Sept 15 (Reuters) - U.S. stocks ended sharply lower on Friday as chipmakers dropped on concerns about weak consumer demand, while rising Treasury yields pressured Amazon and other megacap growth companies.

Chip equipment makers Applied Materials, Lam Research and KLA Corp all dropped after Reuters reported TSMC had asked its major vendors to delay deliveries.

Nvidia, Advanced Micro Devices, Broadcom and Micron Technology also fell, pulling down the Philadelphia Semiconductor index.

Stoking worries over chip demand from automakers, the United Auto Workers' union launched simultaneous strikes at factories of General Motors, Ford and Chrysler parent Stellantis.

According to preliminary data, the S&P 500 lost 54.82 points, or 1.22%, to end at 4,450.28 points, while the Nasdaq Composite lost 217.33 points, or 1.56%, to 13,708.72. The Dow Jones Industrial Average fell 289.99 points, or 0.83%, to 34,617.12.

China's industrial output grew more than expected in August, data showed, suggesting that a recent flurry of support measures may be starting to slowly stabilize a stumbling economic recovery.

Data on Thursday showed U.S. retail sales rose more than expected in August, easing worries about a recession.

Treasury yields edged higher ahead of the Federal Reserve policy meeting next week, with the central bank facing a strong U.S. economy with inflation that remains above target.

"We really continue to see that growth resilience story, and I think that's difficult for the market simply because there's concern about what that could mean both for rates and inflation," said Lisa Erickson, head of public markets at U.S. Bank Wealth Management in Minneapolis.

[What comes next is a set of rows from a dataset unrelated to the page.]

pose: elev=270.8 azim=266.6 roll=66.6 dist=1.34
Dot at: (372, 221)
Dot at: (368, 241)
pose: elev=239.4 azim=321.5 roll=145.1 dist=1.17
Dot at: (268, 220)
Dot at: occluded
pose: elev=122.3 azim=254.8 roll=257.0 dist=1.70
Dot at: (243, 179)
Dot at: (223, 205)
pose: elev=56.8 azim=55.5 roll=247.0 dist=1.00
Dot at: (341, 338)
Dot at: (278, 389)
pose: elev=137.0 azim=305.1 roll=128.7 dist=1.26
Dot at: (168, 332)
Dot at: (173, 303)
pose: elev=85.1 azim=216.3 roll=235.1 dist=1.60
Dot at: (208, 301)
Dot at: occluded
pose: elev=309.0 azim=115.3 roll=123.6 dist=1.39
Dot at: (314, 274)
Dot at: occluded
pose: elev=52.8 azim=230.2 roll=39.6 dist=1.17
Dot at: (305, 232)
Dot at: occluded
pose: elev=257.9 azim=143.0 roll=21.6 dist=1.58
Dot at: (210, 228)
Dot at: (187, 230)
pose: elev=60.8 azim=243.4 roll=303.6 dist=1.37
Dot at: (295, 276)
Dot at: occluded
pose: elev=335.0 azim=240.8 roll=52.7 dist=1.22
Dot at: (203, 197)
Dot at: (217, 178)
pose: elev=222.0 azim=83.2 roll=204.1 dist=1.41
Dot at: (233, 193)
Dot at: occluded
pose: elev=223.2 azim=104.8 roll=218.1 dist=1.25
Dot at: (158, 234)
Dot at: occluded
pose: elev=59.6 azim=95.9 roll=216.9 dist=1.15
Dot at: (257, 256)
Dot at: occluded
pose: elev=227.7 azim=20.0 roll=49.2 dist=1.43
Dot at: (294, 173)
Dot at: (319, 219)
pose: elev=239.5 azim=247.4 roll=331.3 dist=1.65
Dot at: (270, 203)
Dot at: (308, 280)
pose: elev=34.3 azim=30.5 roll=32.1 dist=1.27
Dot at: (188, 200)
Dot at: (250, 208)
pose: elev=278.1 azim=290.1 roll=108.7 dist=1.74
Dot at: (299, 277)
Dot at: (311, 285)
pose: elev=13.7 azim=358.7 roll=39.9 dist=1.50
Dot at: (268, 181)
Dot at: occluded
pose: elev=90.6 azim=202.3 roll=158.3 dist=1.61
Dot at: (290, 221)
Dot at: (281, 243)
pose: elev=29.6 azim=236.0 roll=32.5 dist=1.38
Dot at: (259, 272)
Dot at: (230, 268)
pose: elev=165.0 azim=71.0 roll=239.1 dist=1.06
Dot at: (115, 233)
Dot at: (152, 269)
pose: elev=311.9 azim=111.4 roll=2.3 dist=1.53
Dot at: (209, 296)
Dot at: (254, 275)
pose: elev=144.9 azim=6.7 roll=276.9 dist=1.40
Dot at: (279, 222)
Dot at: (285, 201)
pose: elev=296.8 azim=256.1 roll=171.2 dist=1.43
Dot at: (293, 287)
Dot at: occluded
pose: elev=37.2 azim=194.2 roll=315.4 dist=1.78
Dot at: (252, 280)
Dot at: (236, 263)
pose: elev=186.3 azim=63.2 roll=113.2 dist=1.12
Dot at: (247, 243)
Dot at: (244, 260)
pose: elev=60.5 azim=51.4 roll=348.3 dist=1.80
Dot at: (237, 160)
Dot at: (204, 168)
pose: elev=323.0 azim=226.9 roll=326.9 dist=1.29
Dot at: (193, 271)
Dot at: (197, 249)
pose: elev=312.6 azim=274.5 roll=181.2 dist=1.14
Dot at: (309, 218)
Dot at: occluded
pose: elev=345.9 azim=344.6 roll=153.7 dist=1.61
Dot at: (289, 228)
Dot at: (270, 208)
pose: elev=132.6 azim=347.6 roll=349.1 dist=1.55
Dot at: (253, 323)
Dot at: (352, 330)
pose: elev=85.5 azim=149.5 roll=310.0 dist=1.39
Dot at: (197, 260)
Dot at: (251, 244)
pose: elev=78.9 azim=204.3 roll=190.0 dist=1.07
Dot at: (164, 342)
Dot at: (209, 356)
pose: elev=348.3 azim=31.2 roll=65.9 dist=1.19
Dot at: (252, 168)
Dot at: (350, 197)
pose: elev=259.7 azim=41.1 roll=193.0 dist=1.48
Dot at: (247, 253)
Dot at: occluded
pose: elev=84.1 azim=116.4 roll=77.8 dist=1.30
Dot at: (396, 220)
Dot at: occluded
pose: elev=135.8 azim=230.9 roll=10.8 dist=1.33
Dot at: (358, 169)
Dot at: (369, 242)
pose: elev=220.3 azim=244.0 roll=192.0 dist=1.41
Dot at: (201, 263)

Traders' bets on the Fed holding rates steady in its Sept. 20 policy meeting remained at 97%, while their odds for a pause in November stood at 67%, according to the CME FedWatch Tool.

Among growth stocks sensitive to higher interest rates, Amazon, Microsoft and Meta Platforms declined.

Adobe dropped to a more than two-week low after the Photoshop software maker disclosed a commercial paper program of up to $3 billion on Sept. 8 following its third-quarter results.

SoftBank's Arm Holdings was near unchanged for much of the session after a stellar Nasdaq debut on Thursday that rekindled expectations of a turnaround in the initial public offering (IPO) market.

Arm's strong debut prompted grocery delivery app Instacart to raise the proposed price range for its IPO to target a fully diluted valuation of up to $10 billion.

Neumora Therapeutics, backed by Amgen and Japan's SoftBank, made a tepid debut at $16.50 per share, below its IPO price of $17.